Take every line from the listing below that includes "style" and copy it.

BEGIN

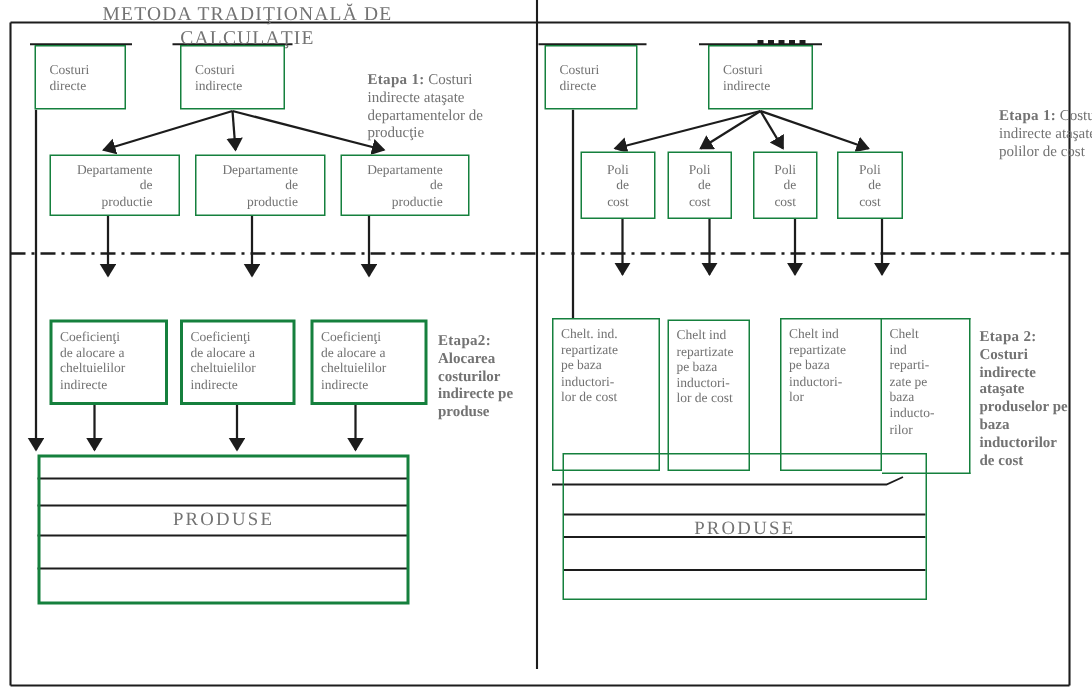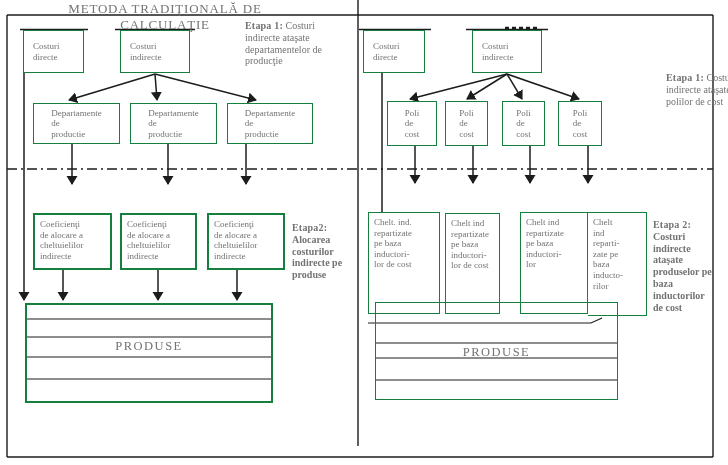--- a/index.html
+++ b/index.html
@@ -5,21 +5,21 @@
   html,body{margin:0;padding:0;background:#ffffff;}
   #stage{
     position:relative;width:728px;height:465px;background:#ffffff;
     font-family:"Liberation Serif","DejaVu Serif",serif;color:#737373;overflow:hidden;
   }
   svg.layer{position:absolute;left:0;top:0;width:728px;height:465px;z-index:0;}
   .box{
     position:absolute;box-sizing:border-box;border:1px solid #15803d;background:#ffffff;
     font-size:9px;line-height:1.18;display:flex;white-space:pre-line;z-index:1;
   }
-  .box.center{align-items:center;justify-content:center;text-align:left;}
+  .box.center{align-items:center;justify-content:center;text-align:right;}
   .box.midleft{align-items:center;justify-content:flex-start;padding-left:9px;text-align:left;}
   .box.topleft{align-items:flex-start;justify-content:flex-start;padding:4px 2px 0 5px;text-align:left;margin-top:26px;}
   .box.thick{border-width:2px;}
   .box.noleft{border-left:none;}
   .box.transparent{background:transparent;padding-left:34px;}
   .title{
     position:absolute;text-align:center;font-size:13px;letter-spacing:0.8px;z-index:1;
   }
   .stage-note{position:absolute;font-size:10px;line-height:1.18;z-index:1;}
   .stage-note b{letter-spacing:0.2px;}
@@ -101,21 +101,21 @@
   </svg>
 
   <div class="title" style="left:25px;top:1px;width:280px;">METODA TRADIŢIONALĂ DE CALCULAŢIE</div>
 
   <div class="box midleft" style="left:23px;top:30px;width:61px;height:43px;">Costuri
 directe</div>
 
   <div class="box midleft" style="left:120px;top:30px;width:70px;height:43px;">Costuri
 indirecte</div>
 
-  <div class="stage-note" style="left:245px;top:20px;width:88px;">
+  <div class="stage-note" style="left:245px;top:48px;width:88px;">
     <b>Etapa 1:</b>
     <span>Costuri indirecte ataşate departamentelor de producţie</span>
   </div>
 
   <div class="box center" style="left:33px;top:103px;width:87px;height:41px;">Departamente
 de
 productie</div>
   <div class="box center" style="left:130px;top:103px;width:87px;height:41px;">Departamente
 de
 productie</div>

END
BEGIN

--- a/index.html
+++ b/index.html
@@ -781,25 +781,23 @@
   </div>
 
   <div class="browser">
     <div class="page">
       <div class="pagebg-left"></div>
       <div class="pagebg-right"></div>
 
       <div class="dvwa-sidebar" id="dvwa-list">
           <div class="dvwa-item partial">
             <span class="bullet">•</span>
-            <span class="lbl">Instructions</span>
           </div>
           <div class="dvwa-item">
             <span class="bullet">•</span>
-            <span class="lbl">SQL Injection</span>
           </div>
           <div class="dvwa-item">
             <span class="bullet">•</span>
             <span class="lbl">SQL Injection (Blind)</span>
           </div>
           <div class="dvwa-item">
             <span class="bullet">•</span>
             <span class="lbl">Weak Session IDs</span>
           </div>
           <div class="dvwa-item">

END

* _Answer to the exercise_
   <div class="title" style="left:25px;top:1px;width:280px;">METODA TRADIŢIONALĂ DE CALCULAŢIE</div>
   <div class="box midleft" style="left:23px;top:30px;width:61px;height:43px;">Costuri
   <div class="box midleft" style="left:120px;top:30px;width:70px;height:43px;">Costuri
-  <div class="stage-note" style="left:245px;top:20px;width:88px;">
+  <div class="stage-note" style="left:245px;top:48px;width:88px;">
   <div class="box center" style="left:33px;top:103px;width:87px;height:41px;">Departamente
   <div class="box center" style="left:130px;top:103px;width:87px;height:41px;">Departamente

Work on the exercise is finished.